Entries supplied –

※

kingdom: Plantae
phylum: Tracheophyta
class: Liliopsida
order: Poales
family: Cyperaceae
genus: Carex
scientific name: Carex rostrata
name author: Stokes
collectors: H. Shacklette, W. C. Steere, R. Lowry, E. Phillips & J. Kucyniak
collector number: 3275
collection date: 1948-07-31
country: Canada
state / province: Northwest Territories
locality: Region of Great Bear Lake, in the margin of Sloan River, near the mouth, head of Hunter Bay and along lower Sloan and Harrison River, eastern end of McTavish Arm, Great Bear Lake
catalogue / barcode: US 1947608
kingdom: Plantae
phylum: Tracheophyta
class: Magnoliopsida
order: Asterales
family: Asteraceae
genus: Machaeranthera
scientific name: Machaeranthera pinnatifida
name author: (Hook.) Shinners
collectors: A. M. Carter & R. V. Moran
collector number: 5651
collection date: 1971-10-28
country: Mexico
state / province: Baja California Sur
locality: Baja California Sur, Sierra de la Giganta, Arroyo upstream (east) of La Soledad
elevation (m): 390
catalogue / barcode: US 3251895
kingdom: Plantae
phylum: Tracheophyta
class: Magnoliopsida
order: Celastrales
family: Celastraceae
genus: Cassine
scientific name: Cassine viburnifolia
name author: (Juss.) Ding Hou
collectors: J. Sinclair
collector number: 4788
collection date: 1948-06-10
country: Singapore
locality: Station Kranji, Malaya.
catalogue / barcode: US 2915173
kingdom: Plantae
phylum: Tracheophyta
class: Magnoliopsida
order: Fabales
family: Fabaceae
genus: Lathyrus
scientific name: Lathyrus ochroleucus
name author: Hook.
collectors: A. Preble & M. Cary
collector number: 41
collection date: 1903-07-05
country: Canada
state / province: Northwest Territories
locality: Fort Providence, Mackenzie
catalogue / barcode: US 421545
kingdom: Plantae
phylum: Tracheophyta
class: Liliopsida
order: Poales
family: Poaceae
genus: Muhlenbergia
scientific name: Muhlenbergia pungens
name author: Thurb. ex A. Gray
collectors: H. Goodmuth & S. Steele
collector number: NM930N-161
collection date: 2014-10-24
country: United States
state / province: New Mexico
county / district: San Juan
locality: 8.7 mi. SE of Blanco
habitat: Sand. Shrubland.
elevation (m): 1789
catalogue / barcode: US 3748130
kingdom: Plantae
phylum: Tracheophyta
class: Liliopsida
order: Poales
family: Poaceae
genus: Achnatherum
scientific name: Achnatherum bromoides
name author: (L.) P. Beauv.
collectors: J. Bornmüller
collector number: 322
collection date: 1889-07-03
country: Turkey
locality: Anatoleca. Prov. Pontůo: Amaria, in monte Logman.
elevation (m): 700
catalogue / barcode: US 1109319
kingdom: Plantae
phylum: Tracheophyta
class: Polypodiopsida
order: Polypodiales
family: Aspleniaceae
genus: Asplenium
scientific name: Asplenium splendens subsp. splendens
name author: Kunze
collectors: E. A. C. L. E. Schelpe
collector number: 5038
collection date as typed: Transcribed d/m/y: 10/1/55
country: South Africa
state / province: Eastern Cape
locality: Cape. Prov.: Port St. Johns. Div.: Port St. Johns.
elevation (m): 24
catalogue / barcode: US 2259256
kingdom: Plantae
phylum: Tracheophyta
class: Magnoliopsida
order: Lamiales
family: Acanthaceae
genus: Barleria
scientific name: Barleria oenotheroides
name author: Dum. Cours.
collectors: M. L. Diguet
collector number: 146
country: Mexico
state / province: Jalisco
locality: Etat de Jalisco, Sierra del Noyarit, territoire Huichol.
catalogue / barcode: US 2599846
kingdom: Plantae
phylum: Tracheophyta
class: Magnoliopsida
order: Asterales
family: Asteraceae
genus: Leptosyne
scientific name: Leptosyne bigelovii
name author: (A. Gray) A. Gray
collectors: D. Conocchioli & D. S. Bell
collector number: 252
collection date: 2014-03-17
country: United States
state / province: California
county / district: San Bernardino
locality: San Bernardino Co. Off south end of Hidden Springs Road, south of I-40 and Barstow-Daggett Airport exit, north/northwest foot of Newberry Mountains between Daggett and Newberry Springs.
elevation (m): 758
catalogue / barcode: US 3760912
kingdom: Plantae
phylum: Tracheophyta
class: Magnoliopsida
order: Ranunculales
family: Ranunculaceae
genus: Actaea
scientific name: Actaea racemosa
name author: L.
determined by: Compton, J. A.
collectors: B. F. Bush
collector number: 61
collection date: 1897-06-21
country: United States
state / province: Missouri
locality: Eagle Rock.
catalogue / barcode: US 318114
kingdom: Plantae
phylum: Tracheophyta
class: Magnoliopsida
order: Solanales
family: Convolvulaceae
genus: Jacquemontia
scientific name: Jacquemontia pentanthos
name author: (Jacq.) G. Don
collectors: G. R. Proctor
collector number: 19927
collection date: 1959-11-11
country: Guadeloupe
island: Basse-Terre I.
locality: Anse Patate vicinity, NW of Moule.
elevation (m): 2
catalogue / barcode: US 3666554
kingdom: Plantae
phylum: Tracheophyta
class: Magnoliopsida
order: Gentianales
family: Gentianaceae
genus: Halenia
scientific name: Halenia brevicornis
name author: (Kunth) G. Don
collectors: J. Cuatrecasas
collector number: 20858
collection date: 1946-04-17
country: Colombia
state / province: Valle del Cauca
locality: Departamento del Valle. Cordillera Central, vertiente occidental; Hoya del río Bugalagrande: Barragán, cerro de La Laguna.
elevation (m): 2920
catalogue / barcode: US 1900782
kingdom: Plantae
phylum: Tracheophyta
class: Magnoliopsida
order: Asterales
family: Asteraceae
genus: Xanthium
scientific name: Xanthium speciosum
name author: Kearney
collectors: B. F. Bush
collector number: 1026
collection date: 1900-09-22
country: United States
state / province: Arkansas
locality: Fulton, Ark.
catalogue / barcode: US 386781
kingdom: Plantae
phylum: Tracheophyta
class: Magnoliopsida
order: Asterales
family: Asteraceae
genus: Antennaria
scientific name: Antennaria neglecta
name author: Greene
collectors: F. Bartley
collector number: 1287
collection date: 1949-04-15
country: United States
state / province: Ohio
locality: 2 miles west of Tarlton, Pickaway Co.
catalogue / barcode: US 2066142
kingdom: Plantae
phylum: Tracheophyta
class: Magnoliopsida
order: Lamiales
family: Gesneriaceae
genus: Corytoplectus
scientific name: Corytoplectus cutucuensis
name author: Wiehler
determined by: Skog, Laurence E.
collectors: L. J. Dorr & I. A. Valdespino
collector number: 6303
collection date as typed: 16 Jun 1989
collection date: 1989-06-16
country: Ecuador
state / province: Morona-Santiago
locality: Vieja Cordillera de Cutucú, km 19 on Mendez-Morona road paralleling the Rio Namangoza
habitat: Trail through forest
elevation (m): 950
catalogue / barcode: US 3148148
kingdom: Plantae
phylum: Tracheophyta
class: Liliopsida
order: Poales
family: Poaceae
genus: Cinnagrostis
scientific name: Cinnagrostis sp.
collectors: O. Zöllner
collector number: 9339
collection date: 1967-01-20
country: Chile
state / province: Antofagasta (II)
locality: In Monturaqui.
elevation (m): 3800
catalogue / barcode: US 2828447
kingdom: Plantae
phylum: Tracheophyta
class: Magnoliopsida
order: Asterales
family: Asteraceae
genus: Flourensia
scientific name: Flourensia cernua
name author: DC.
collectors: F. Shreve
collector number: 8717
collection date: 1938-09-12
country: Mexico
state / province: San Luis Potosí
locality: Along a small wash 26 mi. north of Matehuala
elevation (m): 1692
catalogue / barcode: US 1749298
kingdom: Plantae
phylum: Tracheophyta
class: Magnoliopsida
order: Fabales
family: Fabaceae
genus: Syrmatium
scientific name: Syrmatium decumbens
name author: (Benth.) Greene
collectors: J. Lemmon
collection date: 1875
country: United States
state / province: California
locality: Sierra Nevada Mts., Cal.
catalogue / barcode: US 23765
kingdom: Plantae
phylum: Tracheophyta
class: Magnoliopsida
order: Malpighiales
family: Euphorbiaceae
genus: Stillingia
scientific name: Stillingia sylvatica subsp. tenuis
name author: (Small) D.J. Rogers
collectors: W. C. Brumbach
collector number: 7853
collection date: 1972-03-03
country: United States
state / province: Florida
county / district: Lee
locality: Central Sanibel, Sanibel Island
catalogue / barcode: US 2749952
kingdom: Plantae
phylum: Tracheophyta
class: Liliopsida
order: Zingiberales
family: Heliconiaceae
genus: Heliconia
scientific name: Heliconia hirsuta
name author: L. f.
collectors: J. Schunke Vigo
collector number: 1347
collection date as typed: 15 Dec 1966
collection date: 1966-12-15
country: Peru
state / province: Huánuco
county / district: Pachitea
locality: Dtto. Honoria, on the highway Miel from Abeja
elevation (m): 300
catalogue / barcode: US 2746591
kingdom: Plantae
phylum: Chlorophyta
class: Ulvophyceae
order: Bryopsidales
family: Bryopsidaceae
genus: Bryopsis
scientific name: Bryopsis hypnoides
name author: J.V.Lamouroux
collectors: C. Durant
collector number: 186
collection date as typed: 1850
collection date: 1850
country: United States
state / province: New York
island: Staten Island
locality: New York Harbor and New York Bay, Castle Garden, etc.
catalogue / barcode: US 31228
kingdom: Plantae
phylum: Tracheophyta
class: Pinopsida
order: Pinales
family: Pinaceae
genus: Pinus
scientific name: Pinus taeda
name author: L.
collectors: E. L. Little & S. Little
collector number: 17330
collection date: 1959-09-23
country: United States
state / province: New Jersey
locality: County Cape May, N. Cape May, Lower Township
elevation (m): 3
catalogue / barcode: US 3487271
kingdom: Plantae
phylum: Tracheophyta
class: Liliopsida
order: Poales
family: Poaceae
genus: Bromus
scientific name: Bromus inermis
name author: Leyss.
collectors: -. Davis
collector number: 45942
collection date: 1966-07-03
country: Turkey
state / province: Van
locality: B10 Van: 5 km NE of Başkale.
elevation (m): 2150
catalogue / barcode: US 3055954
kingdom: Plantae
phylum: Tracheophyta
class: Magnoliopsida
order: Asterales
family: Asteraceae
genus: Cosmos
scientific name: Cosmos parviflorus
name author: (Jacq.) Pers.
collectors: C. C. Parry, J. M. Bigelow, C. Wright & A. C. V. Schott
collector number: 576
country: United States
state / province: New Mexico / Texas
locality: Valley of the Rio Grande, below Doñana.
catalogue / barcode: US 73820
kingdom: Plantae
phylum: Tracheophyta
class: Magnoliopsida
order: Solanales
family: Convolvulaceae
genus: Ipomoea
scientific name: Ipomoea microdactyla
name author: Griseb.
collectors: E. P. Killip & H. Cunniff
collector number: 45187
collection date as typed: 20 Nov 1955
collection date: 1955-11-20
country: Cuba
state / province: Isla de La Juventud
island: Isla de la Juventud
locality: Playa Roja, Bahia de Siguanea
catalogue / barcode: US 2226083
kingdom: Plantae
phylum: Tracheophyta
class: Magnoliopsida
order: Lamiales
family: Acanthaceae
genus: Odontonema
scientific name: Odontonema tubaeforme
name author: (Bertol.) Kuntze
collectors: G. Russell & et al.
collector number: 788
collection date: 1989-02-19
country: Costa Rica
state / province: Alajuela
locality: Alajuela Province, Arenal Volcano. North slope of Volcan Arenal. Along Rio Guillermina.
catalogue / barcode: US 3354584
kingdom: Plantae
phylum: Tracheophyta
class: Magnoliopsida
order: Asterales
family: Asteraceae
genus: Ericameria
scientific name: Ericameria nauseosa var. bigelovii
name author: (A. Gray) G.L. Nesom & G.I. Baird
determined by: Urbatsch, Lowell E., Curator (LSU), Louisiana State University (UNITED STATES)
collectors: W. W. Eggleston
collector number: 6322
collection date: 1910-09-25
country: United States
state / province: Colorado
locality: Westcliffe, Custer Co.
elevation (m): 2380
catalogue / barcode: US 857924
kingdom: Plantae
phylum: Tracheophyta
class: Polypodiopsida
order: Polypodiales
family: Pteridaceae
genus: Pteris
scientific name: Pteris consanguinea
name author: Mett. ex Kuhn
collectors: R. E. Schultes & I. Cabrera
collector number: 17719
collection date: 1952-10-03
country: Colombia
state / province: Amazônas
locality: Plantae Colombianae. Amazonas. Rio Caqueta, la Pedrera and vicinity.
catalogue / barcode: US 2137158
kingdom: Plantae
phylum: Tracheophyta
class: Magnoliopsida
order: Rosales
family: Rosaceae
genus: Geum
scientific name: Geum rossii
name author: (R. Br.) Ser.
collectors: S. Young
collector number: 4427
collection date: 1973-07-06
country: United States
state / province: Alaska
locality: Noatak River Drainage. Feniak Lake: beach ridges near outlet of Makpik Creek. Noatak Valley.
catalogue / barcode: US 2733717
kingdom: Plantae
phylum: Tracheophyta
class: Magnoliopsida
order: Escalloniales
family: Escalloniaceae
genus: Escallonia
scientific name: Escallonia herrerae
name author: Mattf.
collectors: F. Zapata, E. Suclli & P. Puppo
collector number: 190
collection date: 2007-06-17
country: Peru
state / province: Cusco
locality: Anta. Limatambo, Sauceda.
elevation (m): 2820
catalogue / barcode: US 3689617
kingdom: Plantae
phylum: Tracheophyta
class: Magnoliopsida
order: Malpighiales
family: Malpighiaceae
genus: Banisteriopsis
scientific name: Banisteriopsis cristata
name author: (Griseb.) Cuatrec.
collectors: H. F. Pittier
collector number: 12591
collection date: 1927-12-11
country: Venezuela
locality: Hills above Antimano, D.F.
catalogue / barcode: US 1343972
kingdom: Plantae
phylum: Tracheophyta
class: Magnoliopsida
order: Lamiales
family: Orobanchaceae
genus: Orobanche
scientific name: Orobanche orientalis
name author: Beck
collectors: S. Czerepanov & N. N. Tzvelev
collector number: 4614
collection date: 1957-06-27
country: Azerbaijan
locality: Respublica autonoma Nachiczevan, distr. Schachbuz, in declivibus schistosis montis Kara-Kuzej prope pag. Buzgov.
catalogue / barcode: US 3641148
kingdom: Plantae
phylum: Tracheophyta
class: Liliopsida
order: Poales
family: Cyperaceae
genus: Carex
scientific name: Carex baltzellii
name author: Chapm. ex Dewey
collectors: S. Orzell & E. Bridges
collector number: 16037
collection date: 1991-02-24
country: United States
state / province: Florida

※

Task directions –
Copy out the entries word for word, beginning with the very first line and continuing through the line containing "collectors: J. Sinclair".

Exercise output –
kingdom: Plantae
phylum: Tracheophyta
class: Liliopsida
order: Poales
family: Cyperaceae
genus: Carex
scientific name: Carex rostrata
name author: Stokes
collectors: H. Shacklette, W. C. Steere, R. Lowry, E. Phillips & J. Kucyniak
collector number: 3275
collection date: 1948-07-31
country: Canada
state / province: Northwest Territories
locality: Region of Great Bear Lake, in the margin of Sloan River, near the mouth, head of Hunter Bay and along lower Sloan and Harrison River, eastern end of McTavish Arm, Great Bear Lake
catalogue / barcode: US 1947608
kingdom: Plantae
phylum: Tracheophyta
class: Magnoliopsida
order: Asterales
family: Asteraceae
genus: Machaeranthera
scientific name: Machaeranthera pinnatifida
name author: (Hook.) Shinners
collectors: A. M. Carter & R. V. Moran
collector number: 5651
collection date: 1971-10-28
country: Mexico
state / province: Baja California Sur
locality: Baja California Sur, Sierra de la Giganta, Arroyo upstream (east) of La Soledad
elevation (m): 390
catalogue / barcode: US 3251895
kingdom: Plantae
phylum: Tracheophyta
class: Magnoliopsida
order: Celastrales
family: Celastraceae
genus: Cassine
scientific name: Cassine viburnifolia
name author: (Juss.) Ding Hou
collectors: J. Sinclair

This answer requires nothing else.